The annual skirmish over California’s budget has a new twist this year: The fight isn’t over whose programs will get cut, but rather how to divvy up the spoils of the state’s new economic prosperity.
And school officials want to make sure that education gets its cut.
After a slump that spanned the first half of the 1990s, the state economy is rebounding, giving lawmakers a rare chance to dole out surplus cash.
Gov. Pete Wilson has proposed a budget that would boost state aid to schools by about 4.5 percent, to roughly $17.8 billion. Such a hike would mark the second consecutive increase after five straight years in which state aid essentially was frozen.
But at the same time, the second-term Republican has proposed slashing income and business taxes by 15 percent over the next four years, a move that state and local school officials argue would rob education of revenues that could help them recover from the fiscal crisis earlier in the decade.
State education leaders denounced the tax cut in a news conference last month and said they planned to punish its supporters politically.
“I will not support any candidate who supports the tax cut, and I might get involved in supporting their opponents,” said Delaine Eastin, the state schools superintendent. And lawmakers who vote for the proposed cut, Ms. Eastin, a Democrat, said, will be considered “enemies of the children.”
The governor and his supporters argue that schools would benefit over the long run from a stronger economy created by a tax cut. They plan to defend the proposal in coming weeks in a debate that will echo similar arguments recently waged across the country.
Tax-Cut Trend
Tax cutting has become a popular pursuit nationwide, as many states in recent years enjoyed their best fiscal health of the 1990s.
Though a few states raised taxes last year, they were offset by other states cutting taxes--to the tune of a net of $1.2 billion, according to the Denver-based National Conference of State Legislatures. It was the first net reduction of state taxes in a decade.
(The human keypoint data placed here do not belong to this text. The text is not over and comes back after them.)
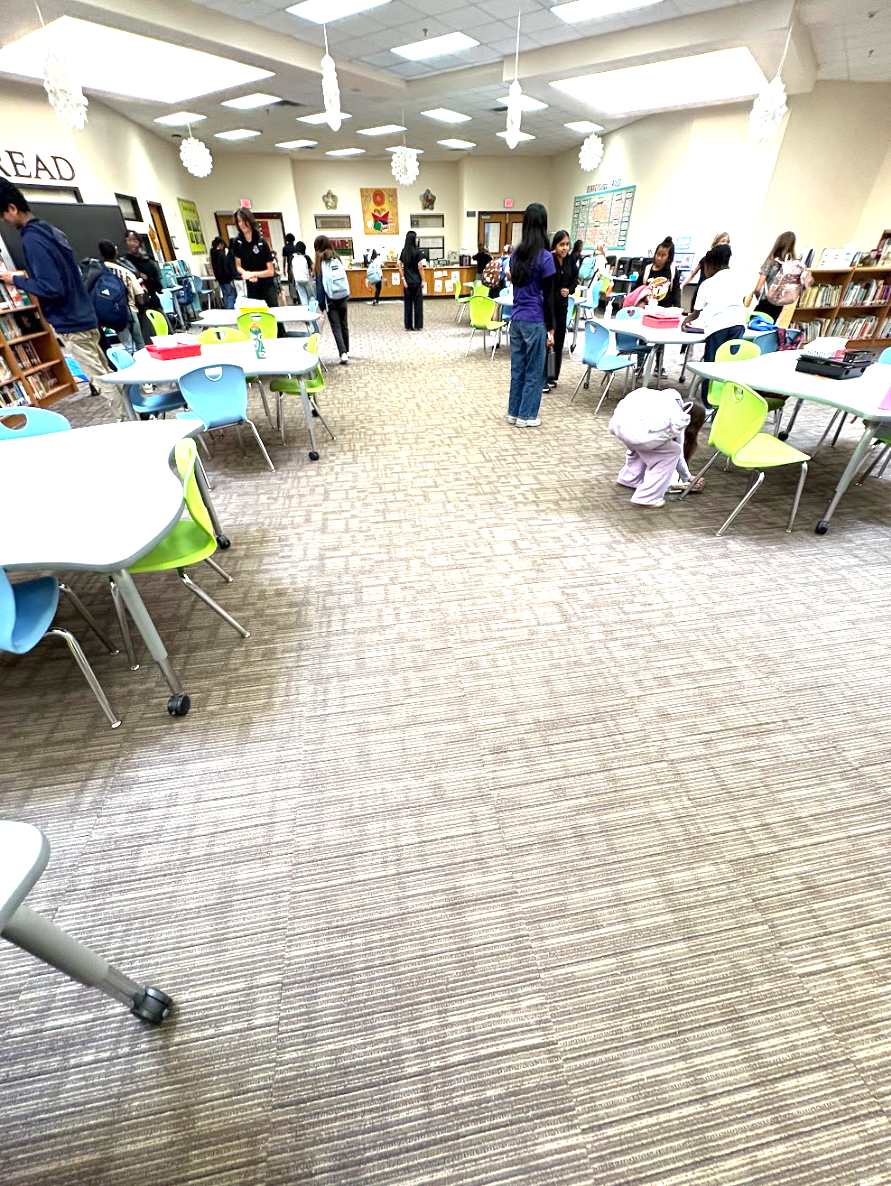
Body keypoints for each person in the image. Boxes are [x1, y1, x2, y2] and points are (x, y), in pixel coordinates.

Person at [0, 180, 120, 416]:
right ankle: (132, 415)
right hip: (85, 316)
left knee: (101, 380)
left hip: (71, 322)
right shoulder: (50, 231)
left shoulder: (32, 240)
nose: (4, 221)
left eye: (3, 215)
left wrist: (16, 280)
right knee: (108, 374)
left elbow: (51, 287)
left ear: (12, 208)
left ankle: (127, 421)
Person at [507, 202, 555, 428]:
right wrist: (551, 328)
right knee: (534, 369)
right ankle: (527, 416)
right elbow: (549, 297)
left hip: (516, 319)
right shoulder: (545, 257)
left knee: (518, 368)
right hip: (535, 320)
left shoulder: (516, 254)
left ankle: (513, 412)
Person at [682, 244, 747, 363]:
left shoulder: (707, 283)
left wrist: (685, 320)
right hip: (738, 324)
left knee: (711, 364)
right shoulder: (741, 277)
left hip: (717, 327)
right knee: (729, 362)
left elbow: (696, 313)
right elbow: (743, 299)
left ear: (711, 266)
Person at [748, 231, 809, 320]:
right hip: (780, 304)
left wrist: (756, 297)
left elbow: (758, 288)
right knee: (770, 326)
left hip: (766, 301)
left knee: (755, 324)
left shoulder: (771, 261)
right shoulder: (793, 266)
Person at [97, 239, 144, 353]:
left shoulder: (98, 271)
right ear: (115, 252)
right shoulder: (124, 271)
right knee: (139, 343)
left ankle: (130, 360)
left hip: (112, 313)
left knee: (128, 345)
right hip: (129, 309)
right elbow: (139, 296)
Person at [313, 234, 350, 363]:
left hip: (330, 299)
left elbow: (319, 286)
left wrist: (321, 305)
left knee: (336, 326)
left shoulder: (320, 261)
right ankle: (347, 350)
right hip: (342, 296)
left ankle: (342, 353)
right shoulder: (337, 257)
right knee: (344, 324)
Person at [231, 208, 278, 306]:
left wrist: (252, 274)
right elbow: (238, 266)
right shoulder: (237, 242)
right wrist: (247, 274)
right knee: (255, 314)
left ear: (249, 220)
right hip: (251, 286)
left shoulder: (262, 242)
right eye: (239, 221)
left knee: (272, 313)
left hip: (267, 285)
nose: (242, 224)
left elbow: (270, 271)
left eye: (244, 220)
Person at [548, 230, 574, 391]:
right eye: (561, 244)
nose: (565, 248)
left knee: (558, 341)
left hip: (562, 306)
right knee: (548, 340)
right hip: (549, 305)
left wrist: (569, 289)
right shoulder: (549, 259)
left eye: (567, 244)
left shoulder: (570, 260)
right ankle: (544, 375)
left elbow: (575, 279)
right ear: (555, 245)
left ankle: (553, 375)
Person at [122, 230, 163, 314]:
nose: (132, 243)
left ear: (140, 243)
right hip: (135, 306)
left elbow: (159, 286)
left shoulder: (148, 262)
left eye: (135, 240)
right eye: (129, 240)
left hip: (152, 302)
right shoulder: (123, 262)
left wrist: (145, 278)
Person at [681, 231, 730, 301]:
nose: (725, 244)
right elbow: (692, 275)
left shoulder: (725, 264)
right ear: (716, 243)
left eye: (728, 242)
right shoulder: (705, 259)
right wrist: (682, 285)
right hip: (700, 293)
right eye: (723, 241)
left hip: (713, 296)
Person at [399, 231, 426, 331]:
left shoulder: (404, 251)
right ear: (413, 239)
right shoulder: (417, 252)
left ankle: (408, 325)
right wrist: (423, 280)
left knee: (408, 304)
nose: (417, 240)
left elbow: (398, 264)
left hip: (407, 282)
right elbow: (420, 267)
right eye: (416, 238)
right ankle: (418, 325)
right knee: (418, 304)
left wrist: (403, 279)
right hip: (416, 281)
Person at [642, 237, 681, 307]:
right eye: (658, 254)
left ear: (669, 258)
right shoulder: (647, 269)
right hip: (647, 308)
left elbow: (676, 291)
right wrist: (645, 297)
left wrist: (678, 308)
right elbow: (637, 289)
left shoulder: (672, 270)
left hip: (665, 309)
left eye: (663, 255)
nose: (659, 258)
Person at [210, 236, 239, 310]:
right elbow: (226, 268)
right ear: (220, 244)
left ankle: (226, 310)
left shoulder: (213, 254)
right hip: (226, 279)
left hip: (219, 279)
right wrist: (231, 278)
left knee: (225, 295)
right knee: (231, 295)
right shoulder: (222, 254)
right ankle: (230, 310)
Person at [292, 241, 314, 306]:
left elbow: (292, 270)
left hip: (298, 280)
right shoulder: (306, 257)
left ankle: (306, 309)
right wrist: (312, 275)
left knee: (303, 297)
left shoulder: (293, 258)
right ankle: (312, 310)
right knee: (311, 296)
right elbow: (312, 267)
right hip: (307, 279)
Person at [282, 232, 297, 302]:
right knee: (297, 281)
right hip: (296, 266)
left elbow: (284, 259)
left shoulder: (285, 248)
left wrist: (284, 269)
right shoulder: (295, 247)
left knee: (291, 282)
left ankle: (294, 297)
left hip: (289, 267)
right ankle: (298, 296)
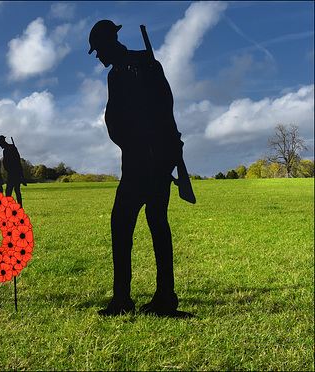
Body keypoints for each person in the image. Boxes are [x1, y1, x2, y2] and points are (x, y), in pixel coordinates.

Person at [88, 20, 193, 317]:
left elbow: (158, 109)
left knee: (126, 225)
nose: (98, 57)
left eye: (98, 51)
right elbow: (148, 112)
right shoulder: (140, 64)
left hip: (144, 161)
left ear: (109, 44)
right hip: (151, 158)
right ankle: (162, 299)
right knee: (156, 225)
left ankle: (129, 299)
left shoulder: (133, 68)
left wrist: (143, 144)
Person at [0, 135, 25, 207]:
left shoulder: (6, 150)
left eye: (0, 144)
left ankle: (9, 207)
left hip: (12, 173)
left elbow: (7, 162)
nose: (0, 146)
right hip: (16, 172)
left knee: (9, 192)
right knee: (16, 191)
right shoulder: (12, 147)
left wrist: (9, 169)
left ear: (3, 142)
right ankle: (20, 206)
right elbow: (18, 160)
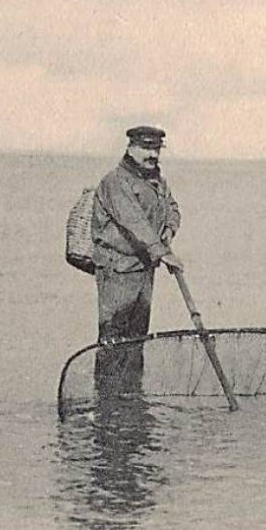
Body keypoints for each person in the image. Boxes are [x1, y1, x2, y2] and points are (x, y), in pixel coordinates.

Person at [91, 126, 182, 389]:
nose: (152, 155)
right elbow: (134, 221)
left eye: (156, 149)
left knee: (137, 338)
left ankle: (131, 399)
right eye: (146, 148)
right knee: (113, 337)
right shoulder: (115, 182)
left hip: (144, 269)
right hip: (117, 271)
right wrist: (163, 252)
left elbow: (173, 208)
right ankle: (106, 400)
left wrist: (169, 229)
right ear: (131, 147)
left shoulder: (156, 181)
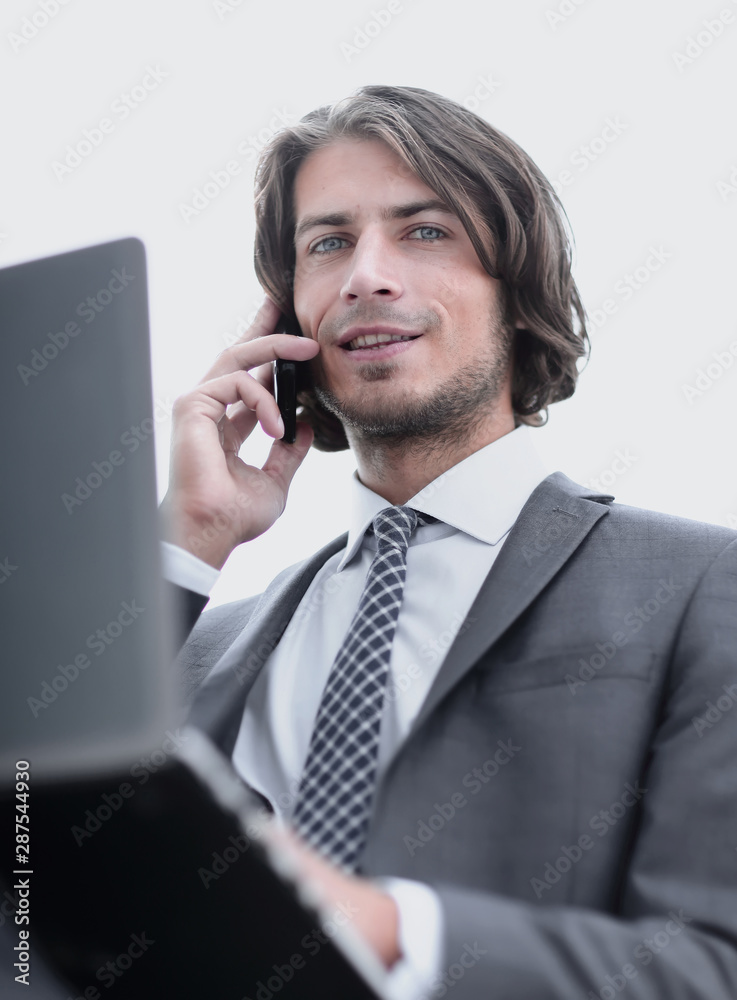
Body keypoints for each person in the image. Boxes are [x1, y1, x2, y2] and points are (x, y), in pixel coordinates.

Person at [159, 85, 737, 999]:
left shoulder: (706, 586)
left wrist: (385, 930)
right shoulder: (191, 640)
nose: (366, 276)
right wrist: (184, 547)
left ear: (517, 291)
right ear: (285, 318)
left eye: (423, 232)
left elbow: (715, 966)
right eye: (327, 243)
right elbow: (26, 888)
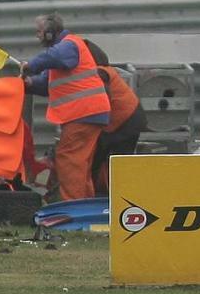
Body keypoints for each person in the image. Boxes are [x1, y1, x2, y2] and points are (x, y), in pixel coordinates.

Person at [21, 14, 110, 201]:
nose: (37, 36)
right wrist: (28, 83)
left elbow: (54, 58)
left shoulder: (69, 45)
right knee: (80, 162)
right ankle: (84, 204)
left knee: (69, 159)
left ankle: (74, 207)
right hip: (89, 113)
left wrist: (31, 65)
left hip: (83, 113)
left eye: (39, 31)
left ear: (49, 33)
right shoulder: (62, 52)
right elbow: (46, 83)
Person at [82, 40, 148, 196]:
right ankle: (117, 194)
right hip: (131, 118)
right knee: (117, 161)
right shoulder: (105, 70)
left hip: (124, 122)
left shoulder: (98, 73)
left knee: (103, 161)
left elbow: (101, 99)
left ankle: (110, 195)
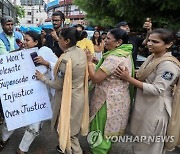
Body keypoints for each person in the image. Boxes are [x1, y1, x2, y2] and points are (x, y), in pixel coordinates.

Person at [114, 28, 180, 154]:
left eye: (155, 42)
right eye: (149, 40)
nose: (149, 44)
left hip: (156, 110)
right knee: (139, 146)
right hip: (146, 108)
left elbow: (157, 89)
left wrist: (128, 78)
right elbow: (143, 75)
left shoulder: (168, 65)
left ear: (169, 44)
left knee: (148, 149)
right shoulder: (152, 57)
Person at [0, 30, 57, 154]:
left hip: (40, 95)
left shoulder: (45, 51)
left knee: (35, 123)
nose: (24, 42)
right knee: (14, 115)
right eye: (24, 40)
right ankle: (3, 139)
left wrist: (47, 64)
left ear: (36, 42)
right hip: (21, 93)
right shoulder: (21, 53)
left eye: (27, 40)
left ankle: (22, 149)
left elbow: (59, 67)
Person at [35, 27, 89, 154]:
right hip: (79, 95)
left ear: (67, 41)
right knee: (72, 129)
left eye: (59, 38)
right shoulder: (80, 52)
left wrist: (43, 78)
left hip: (68, 99)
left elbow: (58, 85)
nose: (57, 40)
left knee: (67, 131)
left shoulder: (66, 59)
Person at [86, 28, 134, 154]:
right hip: (119, 99)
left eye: (108, 39)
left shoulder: (113, 58)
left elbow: (96, 78)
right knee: (108, 131)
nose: (104, 41)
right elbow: (109, 73)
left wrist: (89, 63)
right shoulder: (125, 52)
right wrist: (99, 63)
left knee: (99, 131)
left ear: (118, 42)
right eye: (104, 38)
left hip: (107, 101)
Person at [0, 16, 23, 124]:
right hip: (5, 73)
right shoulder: (0, 38)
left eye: (11, 24)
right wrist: (20, 51)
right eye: (7, 25)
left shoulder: (18, 35)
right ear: (2, 25)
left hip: (18, 71)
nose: (10, 27)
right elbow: (5, 56)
Major tax cuts aren’t expected this year, as states are reporting only modest economic growth, and lawmakers are protecting their budgets against impending cuts in federal funding.
But in California, the climate for a tax cut this year appears better than last year, when lawmakers rejected a similar plan pushed by Gov. Wilson.
The state’s economic growth--fueled by international trade, high-technology industries, and tourism--is expected to outpace the national average over the next few years. Legislative analysts also recently forecast that the state will have a $900 million budget surplus this year.
All this makes it a prime time to cut taxes, Mr. Wilson contends. High taxes have hamstrung the state’s economic expansion and discouraged businesses from moving to California, he says.
“I propose that we leave some of the surplus revenue created by this economic recovery with the people who earned it,” the governor said in his January State of the State Address to lawmakers. “Let’s let the families who earned this money--not government--decide how it can best be spent.”
Schools the Big Loser?
Debate over the tax cut so far has centered largely on how schools would fare under the proposal, said Lenny Goldberg, the executive director of the California Tax Reform Association and a critic of the cut.
“It’s not just education that wants the money,” Mr. Goldberg said, “but politically, the issue has been framed as ‘education or the tax cut.’”
Schools are seen as the big loser under the governor’s proposed tax cut, in part because of estimates from the state’s nonpartisan legislative analyst that the proposal would reduce revenues available for schools by more than $5 billion over the next four years.
“When we look at what we’ve been through for the last five years, the loss of more than $5 billion is just devastating,” said Rebecca Sargent, the president of the California School Boards Association. “We just can’t afford that kind of decline in infrastructure.”
Mr. Wilson and his supporters counter that a tax cut is needed to fuel California’s economic engine, which ultimately determines how much money schools will get.
“If we learned anything from the past five years, it’s that we have to pay attention to our economic knitting if schools are to get anything,” said Maureen DiMarco, the governor’s education adviser.